SQL nested select where condition is met or if row not in table-CodePudding

The title is not clear as I don't know how to express the problem in one sentence.

I have a table named companies, looks like this:

Symbol (PK)	Exchange (PK)
TSLA	NASDAQ
AMZN	NASDAQ
MCSFT	NASDAQ

And then I have a table where I record the last crawl operations I made. The idea is having a script that can restart crawling everyday without recrawling companies that have been done.

Crawl_Settings

Symbol (PK/FK on companies)	Exchange(PK/FK)	Last crawl date	Number of articles crawled
TSLA	NASDAQ	19/11/2021	20
AMZN	NASDAQ	12/11/2021	20

I thought about making a query that would get me all the companies that have a last crawl date that is not today.

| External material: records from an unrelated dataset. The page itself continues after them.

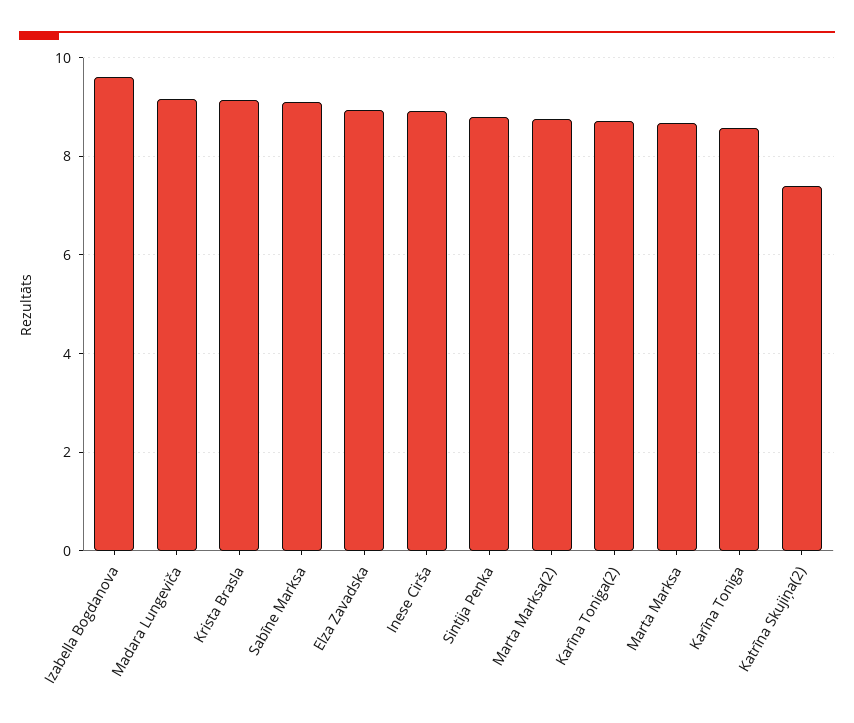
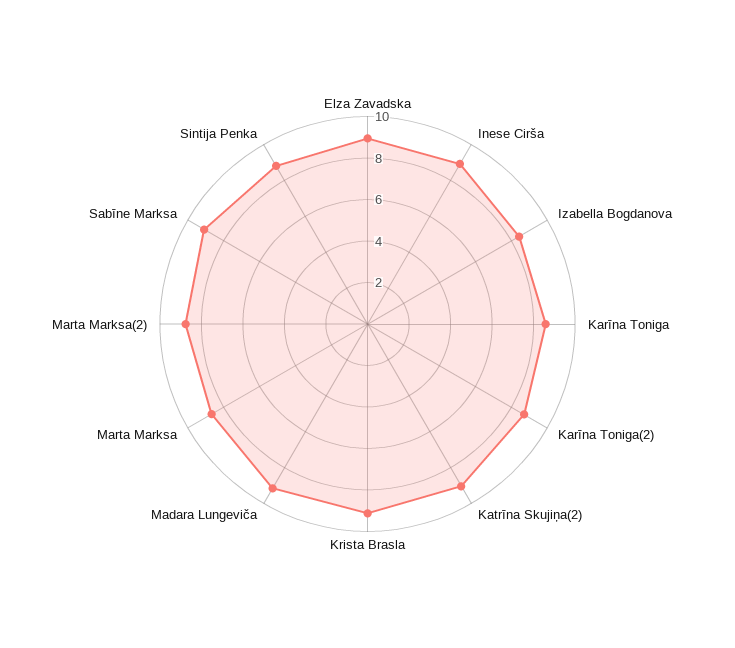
  {
-   "Izabella Bogdanova": 9.6,
+   "Izabella Bogdanova": 8.5,
    "Madara Lungeviča": 9.2,
    "Krista Brasla": 9.2,
    "Sabīne Marksa": 9,
    "Elza Zavadska": 9,
    "Inese Cirša": 9,
    "Sintija Penka": 8.8,
    "Marta Marksa(2)": 8.8,
    "Karīna Toniga(2)": 8.8,
    "Marta Marksa": 8.6,
    "Karīna Toniga": 8.6,
-   "Katrīna Skujiņa(2)": 7.4
+   "Katrīna Skujiņa(2)": 9
  }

Select * from companies where symbol,exchange in (
  select symbol,exchange from crawl_settings where date != today
)

I think that this query will work, but won't get me the companies that have never been crawled. Expected result:

Symbol (PK)	Exchange (PK)
AMZN	NASDAQ
MCSFT	NASDAQ

explanation: AMZN has an old crawl date, MCSFT has never been crawled.

Actual result:

Symbol (PK)	Exchange (PK)
AMZN	NASDAQ

CodePudding user response：

You can use an anti-join to get the rows you want. For example:

select c.*
from companies c
left join crawl_settings s on s.symbol = c.symbol 
                          and s.exchange = c.exchange
                          and s.date = today
where s.symbol is null

CodePudding user response：

Impaler's solution is objectively better, because NOT IN has some finicky behavior. But just putting it out there that you were very close to being on the right track.

Just tweak where your inequality is.

Select * from companies where symbol,exchange not in (
  select symbol,exchange from crawl_settings where date = today
)